IEEE Trans Cybern. 2022 Jul;52(7):6131-6142. doi: 10.1109/TCYB.2021.3051350. Epub 2022 Jul 4.
Recent progress on salient object detection mainly aims at exploiting how to effectively integrate multiscale convolutional features in convolutional neural networks (CNNs). Many popular methods impose deep supervision to perform side-output predictions that are linearly aggregated for final saliency prediction. In this article, we theoretically and experimentally demonstrate that linear aggregation of side-output predictions is suboptimal, and it only makes limited use of the side-output information obtained by deep supervision. To solve this problem, we propose deeply supervised nonlinear aggregation (DNA) for better leveraging the complementary information of various side-outputs. Compared with existing methods, it: 1) aggregates side-output features rather than predictions and 2) adopts nonlinear instead of linear transformations. Experiments demonstrate that DNA can successfully break through the bottleneck of the current linear approaches. Specifically, the proposed saliency detector, a modified U-Net architecture with DNA, performs favorably against state-of-the-art methods on various datasets and evaluation metrics without bells and whistles.

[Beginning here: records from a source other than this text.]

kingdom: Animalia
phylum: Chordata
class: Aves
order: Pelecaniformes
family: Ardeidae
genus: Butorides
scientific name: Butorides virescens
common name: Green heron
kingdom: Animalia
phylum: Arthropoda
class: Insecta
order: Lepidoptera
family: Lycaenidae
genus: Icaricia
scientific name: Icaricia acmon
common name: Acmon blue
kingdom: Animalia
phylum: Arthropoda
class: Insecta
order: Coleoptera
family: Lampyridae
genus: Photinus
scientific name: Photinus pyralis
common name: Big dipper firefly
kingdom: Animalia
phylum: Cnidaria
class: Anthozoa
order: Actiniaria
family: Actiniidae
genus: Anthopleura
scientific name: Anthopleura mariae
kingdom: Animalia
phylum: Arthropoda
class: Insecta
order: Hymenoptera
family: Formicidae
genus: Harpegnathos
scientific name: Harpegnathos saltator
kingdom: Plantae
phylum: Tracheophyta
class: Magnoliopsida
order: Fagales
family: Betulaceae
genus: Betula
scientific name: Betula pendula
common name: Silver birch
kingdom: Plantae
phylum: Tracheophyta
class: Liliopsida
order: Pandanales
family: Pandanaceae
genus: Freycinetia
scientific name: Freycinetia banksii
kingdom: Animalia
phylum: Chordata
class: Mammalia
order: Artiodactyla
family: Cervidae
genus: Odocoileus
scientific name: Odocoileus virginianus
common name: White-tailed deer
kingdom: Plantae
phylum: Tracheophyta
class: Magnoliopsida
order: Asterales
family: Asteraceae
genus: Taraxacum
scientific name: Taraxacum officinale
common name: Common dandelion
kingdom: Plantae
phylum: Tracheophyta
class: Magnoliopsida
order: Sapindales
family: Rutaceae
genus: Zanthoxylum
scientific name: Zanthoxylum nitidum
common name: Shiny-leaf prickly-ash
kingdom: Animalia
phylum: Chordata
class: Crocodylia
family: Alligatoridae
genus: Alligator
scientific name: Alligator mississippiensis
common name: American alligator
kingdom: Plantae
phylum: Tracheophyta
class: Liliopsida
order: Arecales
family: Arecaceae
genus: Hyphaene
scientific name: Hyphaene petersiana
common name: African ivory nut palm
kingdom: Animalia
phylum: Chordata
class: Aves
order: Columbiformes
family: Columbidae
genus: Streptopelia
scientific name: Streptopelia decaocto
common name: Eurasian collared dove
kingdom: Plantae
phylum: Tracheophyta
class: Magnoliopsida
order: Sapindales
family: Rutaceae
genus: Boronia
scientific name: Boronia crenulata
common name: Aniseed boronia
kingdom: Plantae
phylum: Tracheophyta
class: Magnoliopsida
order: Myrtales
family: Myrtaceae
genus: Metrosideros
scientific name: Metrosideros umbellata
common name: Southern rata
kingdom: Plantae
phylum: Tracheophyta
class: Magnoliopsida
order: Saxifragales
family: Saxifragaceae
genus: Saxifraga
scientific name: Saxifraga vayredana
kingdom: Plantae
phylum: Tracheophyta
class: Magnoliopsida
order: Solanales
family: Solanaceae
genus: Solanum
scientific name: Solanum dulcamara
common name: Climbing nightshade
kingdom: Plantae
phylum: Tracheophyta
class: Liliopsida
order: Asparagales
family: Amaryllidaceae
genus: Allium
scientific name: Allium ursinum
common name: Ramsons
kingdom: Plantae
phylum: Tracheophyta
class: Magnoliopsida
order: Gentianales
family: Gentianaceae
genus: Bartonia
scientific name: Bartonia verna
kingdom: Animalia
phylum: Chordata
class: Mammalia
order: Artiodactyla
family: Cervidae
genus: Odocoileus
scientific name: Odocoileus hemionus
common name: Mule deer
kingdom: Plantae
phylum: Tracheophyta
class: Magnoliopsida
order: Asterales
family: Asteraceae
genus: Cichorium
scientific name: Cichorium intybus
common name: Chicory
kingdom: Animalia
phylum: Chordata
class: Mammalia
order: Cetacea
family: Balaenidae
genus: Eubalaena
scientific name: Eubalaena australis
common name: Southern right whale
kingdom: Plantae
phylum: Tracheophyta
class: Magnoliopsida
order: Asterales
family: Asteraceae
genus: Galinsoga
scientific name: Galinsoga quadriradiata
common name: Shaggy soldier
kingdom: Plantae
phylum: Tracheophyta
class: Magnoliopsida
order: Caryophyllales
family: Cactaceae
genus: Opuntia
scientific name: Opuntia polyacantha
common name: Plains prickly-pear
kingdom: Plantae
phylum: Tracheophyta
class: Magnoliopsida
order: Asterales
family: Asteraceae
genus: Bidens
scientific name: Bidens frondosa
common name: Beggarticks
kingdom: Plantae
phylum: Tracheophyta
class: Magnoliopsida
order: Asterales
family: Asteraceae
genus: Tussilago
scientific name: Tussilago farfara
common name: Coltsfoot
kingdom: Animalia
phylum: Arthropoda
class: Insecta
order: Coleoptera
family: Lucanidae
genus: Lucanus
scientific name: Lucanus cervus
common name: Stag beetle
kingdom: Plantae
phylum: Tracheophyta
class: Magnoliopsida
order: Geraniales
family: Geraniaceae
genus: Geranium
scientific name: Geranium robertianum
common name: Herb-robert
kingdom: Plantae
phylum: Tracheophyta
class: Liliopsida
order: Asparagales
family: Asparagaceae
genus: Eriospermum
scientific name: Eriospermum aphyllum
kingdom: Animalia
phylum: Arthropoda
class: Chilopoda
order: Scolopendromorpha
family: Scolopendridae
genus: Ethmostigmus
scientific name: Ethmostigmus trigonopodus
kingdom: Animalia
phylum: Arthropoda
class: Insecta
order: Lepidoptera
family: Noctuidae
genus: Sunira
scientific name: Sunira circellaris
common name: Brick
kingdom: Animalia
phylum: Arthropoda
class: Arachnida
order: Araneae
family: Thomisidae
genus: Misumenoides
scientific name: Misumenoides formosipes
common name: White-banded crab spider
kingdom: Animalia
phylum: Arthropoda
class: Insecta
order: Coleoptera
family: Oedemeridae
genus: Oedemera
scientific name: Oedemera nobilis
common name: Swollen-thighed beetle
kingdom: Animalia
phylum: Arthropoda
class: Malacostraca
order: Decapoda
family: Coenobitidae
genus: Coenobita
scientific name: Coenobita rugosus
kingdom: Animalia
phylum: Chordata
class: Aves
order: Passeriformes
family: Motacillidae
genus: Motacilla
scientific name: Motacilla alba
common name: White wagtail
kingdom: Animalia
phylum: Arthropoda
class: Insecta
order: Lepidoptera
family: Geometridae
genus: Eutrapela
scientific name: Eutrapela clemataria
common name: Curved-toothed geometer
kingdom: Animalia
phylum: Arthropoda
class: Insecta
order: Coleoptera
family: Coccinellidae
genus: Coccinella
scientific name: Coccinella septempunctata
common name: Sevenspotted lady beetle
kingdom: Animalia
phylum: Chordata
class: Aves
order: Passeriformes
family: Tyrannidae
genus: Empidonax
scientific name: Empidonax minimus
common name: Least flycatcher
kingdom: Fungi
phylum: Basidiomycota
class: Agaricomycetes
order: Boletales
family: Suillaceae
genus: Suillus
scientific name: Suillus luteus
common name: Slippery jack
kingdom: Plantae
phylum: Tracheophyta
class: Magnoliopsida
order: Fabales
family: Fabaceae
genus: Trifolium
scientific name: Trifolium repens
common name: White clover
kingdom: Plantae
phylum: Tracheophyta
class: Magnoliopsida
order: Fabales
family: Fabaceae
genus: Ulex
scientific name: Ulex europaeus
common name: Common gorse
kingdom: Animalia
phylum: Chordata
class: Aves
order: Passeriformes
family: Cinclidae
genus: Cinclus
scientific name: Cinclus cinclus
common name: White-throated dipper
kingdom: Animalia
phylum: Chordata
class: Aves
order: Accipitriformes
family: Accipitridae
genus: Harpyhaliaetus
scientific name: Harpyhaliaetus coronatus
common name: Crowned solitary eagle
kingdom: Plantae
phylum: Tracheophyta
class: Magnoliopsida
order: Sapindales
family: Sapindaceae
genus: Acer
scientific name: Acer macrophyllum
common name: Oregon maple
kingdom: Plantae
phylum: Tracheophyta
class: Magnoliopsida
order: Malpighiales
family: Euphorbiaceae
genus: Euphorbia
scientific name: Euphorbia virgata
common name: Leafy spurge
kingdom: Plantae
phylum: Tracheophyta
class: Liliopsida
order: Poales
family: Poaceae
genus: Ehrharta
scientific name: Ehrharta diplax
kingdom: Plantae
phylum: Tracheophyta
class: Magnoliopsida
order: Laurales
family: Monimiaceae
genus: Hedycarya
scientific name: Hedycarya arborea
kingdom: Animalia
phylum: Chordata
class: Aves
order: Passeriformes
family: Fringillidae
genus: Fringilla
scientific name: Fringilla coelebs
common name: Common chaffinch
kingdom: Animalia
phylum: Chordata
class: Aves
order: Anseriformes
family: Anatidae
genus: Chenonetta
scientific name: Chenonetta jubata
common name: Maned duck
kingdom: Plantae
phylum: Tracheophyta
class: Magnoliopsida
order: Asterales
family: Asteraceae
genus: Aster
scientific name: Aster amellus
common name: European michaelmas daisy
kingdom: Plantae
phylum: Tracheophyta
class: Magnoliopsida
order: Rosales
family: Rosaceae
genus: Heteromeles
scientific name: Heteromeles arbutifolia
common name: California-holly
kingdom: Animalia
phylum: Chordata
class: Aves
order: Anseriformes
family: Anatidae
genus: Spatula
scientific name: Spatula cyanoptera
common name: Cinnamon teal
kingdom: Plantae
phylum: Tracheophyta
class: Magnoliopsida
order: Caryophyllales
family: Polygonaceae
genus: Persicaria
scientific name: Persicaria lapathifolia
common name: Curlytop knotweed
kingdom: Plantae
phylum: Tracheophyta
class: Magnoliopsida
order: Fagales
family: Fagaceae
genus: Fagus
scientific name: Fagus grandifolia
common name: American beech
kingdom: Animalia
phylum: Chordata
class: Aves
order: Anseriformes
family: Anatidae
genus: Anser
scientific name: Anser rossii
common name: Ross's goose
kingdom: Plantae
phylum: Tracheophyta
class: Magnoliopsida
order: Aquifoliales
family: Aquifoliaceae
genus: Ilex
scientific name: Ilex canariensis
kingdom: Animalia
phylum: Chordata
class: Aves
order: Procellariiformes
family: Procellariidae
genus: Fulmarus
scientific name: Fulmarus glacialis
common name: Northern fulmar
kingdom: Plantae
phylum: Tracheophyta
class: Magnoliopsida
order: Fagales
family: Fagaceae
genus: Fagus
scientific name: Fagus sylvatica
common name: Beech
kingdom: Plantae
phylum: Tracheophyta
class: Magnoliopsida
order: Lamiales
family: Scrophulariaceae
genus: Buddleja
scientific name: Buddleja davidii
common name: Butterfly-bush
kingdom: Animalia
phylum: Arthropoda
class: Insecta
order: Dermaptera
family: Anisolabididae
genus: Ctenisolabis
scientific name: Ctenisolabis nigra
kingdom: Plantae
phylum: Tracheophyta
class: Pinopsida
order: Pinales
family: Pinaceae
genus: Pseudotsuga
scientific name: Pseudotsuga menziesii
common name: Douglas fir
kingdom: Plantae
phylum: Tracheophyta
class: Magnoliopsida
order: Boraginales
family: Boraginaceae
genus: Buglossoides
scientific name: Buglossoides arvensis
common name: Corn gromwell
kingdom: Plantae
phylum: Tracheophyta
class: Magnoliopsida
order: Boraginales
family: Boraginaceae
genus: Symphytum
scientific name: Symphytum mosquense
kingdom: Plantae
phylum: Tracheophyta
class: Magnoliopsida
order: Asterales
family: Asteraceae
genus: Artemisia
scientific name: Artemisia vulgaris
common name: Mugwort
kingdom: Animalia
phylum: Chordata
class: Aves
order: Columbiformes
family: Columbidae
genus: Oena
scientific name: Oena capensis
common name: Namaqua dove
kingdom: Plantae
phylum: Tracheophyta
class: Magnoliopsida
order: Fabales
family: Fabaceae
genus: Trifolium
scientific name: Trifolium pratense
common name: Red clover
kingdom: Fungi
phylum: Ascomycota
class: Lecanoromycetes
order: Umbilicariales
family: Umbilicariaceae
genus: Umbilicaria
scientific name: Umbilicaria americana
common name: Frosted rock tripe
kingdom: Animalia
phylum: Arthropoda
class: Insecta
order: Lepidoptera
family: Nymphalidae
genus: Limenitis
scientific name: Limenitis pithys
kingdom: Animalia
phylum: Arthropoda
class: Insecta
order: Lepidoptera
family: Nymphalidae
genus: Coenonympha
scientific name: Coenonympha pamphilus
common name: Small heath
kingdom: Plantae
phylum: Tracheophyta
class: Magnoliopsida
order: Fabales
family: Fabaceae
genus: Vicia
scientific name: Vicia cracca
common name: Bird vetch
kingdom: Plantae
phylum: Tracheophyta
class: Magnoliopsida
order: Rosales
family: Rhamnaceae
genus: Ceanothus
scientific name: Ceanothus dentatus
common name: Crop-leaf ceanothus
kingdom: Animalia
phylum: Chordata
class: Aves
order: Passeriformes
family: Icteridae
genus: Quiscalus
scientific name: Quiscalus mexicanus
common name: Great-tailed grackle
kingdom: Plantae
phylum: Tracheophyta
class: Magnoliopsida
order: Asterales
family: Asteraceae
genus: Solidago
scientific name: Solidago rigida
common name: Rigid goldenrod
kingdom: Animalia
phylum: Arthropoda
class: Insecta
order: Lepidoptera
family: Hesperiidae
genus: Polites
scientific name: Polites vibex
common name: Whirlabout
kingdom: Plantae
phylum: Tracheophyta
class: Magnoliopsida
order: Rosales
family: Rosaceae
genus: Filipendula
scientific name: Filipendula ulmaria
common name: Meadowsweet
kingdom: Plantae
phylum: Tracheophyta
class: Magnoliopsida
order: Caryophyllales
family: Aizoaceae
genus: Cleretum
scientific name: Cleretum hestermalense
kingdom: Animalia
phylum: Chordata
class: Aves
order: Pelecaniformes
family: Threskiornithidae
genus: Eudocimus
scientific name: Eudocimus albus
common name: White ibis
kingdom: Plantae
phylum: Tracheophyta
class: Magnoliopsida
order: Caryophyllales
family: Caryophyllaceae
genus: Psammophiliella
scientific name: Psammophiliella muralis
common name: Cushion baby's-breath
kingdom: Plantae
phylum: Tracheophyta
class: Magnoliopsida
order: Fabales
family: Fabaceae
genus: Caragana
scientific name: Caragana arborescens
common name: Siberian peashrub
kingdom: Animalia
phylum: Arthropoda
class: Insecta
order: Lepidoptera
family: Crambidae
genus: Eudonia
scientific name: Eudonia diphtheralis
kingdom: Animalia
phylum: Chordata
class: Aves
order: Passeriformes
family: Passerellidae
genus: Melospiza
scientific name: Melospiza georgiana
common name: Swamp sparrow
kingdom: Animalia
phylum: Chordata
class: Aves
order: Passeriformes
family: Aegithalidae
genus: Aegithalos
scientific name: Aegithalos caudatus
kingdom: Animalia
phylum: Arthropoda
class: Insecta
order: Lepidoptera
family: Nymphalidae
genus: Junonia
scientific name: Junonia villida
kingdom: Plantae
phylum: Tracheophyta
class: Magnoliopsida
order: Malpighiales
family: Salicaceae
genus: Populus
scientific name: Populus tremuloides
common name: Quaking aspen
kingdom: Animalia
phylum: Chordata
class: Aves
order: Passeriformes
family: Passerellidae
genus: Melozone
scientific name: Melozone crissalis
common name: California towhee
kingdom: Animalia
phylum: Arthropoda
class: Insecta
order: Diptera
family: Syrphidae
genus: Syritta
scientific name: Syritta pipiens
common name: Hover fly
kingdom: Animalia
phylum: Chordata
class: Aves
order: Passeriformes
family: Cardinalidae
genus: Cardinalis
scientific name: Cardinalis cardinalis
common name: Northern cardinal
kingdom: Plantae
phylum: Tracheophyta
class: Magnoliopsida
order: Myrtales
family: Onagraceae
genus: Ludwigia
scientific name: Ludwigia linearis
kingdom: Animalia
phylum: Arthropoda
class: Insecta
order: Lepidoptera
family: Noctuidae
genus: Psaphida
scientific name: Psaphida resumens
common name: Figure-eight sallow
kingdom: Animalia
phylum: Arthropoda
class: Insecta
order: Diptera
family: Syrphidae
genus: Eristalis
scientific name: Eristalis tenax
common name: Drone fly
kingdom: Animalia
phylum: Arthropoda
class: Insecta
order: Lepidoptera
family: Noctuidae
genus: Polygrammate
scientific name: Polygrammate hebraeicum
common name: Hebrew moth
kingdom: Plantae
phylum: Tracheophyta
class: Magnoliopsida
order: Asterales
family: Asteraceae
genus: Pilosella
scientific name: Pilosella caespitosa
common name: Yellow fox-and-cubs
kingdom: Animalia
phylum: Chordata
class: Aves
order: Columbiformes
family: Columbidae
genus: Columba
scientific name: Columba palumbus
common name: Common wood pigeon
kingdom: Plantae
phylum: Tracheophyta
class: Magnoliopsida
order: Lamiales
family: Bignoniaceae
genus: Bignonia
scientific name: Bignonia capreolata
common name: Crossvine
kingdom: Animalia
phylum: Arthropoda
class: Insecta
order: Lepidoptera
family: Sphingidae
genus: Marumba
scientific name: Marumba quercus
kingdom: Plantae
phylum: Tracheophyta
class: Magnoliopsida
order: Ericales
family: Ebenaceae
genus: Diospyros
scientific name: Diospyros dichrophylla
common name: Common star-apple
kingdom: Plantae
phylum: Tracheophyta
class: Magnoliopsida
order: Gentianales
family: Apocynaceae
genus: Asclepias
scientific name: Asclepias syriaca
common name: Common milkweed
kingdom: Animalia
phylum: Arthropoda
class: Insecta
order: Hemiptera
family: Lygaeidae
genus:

近年来,显著目标检测的研究主要集中在如何有效地整合卷积神经网络(CNN)中的多尺度卷积特征。许多流行的方法采用深度监督来进行侧输出预测,这些预测被线性聚合以进行最终的显著度预测。在本文中,我们从理论和实验上证明了侧输出预测的线性聚合是次优的,它只对深度监督获得的侧输出信息进行了有限的利用。为了解决这个问题,我们提出了深度监督的非线性聚合(DNA),以更好地利用各种侧输出的互补信息。与现有方法相比,它:1)聚合侧输出特征而不是预测值,2)采用非线性而不是线性变换。实验表明,DNA 可以成功突破当前线性方法的瓶颈。具体来说,带有 DNA 的改进 U-Net 结构的提出的显著度检测器在各种数据集和评估指标上都表现出色,无需花哨的 bells 和 whistles。